Probably have to get a temporary saw pole for temp power.


----------



## chrisb271 (Jul 6, 2007)

Hi Russell,you need to contact your electricity supplier to make alterations to your metering and supply layout,they then put you a 100 amp switch in the tails to your consumer unit you then can isolate your supply as and when you like.
This service will cost you though.

I have seen the seals cut on the cut out fuse BUT I DON'T AGREE WITH THIS WAY OF DOING THINGS.
The metering people usually just come along and reseal it though.
When i worked for the supply company they used to fine people for doing such.


Chris


----------



## frank (Feb 6, 2007)

Russell

Just to add to Chris's comments. You can break the supply fuse seal if you are registered with the Supply Company.But you must first notify them and then reseal with a temporary seal pack they will have provided. Where you cannot contact them prior to breaking the seal - as in the case of refitting a hazardous Mains Incomer etc - you must again reseal and notify later. This is the situation with Yorkshire Electric and NorWeb so I guess all other Companies are the same.

Frank


----------



## Tricky4a (Dec 15, 2007)

*Free!*



chrisb271 said:


> Hi Russell,you need to contact your electricity supplier to make alterations to your metering and supply layout,they then put you a 100 amp switch in the tails to your consumer unit you then can isolate your supply as and when you like.
> This service will cost you though.
> 
> I have seen the seals cut on the cut out fuse BUT I DON'T AGREE WITH THIS WAY OF DOING THINGS.
> ...


The good news is it is actually free!

Under the continuity of supply act the supplier of the electicity into the premises must provide a way of locally isolating the supply.

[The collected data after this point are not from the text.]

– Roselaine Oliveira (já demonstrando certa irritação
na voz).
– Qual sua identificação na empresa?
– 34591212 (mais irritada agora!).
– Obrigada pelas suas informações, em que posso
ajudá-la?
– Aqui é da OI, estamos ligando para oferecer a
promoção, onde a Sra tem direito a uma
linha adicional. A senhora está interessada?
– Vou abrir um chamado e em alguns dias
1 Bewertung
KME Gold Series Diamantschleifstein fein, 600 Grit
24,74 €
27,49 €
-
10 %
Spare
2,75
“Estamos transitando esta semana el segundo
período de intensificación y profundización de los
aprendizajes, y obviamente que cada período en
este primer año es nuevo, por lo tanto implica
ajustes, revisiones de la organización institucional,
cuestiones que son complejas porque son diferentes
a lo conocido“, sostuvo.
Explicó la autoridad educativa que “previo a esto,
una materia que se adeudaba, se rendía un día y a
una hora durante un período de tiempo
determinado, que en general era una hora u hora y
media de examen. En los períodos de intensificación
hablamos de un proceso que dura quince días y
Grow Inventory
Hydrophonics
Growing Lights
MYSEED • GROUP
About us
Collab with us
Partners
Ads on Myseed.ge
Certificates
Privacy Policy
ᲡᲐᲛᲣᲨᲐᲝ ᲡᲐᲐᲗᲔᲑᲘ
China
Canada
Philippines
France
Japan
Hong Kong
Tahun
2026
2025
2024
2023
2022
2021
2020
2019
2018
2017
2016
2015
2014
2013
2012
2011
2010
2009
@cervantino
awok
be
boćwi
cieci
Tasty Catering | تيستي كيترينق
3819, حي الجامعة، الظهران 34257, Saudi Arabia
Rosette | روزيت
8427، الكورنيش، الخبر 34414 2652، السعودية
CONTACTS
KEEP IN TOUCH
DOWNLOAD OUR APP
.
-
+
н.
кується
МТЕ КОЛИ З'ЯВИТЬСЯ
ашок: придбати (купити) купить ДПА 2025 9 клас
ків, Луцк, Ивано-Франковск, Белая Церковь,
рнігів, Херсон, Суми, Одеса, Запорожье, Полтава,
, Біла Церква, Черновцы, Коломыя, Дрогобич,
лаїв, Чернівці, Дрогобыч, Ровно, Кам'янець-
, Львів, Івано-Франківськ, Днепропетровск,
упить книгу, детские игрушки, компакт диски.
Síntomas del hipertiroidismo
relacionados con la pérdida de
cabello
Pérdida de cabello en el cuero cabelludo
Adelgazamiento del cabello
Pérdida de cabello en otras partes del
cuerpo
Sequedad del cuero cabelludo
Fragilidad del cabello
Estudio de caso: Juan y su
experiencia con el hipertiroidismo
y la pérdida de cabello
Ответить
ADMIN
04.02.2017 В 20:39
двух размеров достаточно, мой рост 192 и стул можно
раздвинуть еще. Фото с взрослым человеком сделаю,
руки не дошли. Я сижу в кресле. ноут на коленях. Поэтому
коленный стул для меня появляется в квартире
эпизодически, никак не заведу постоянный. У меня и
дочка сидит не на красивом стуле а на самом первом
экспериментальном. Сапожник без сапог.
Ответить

You will get the run around from various departments but if you are prepared to argue they will do it. If I have to make the phone calls I charge £35 to get it sorted out. The supplier is on top of the utility bill.

I use it as a way of establishing a little trust with the client from the beginning.


Fill your boots boys!


----------



## philip657 (Dec 15, 2007)

tricky are you sure thay HAVE to fit one 

i am haveing the argument with them atm and i have been told i have to fit it test it and they will come back and turn the power back to when they can see its tested (dont ask how to do th live test with it off) 

is there some were in the books that stats they have to 


thanks Philip


----------



## Minky (Dec 30, 2007)

Philip:-
Cannot really see why a supplier would wish to see installation test results??
Years ago this was the case if a disconnector switch was not fitted then the supplier could be potentially introducing a hazardous voltage into the installation.Supplier would fit tails from installation direct into meter.
Todays standard in my part of the woods is that for new installations/upgrades a disconnector switch would be fitted to allow the contractor to connect to the unsealed side of the switch as and when required,therefore the onus is on the contractor to ensure the safety of the installation prior to energizing.In my opinion the latter is the preferred method!,since the contractor doesnt have to be on site at the same time as the electricity supplier.:thumbsup: 
Certainly easier to isolate and lock off a dangerous supply than removing fuses again leaving access to the incoming supply fairly easy,and not forgetting free leccy!


----------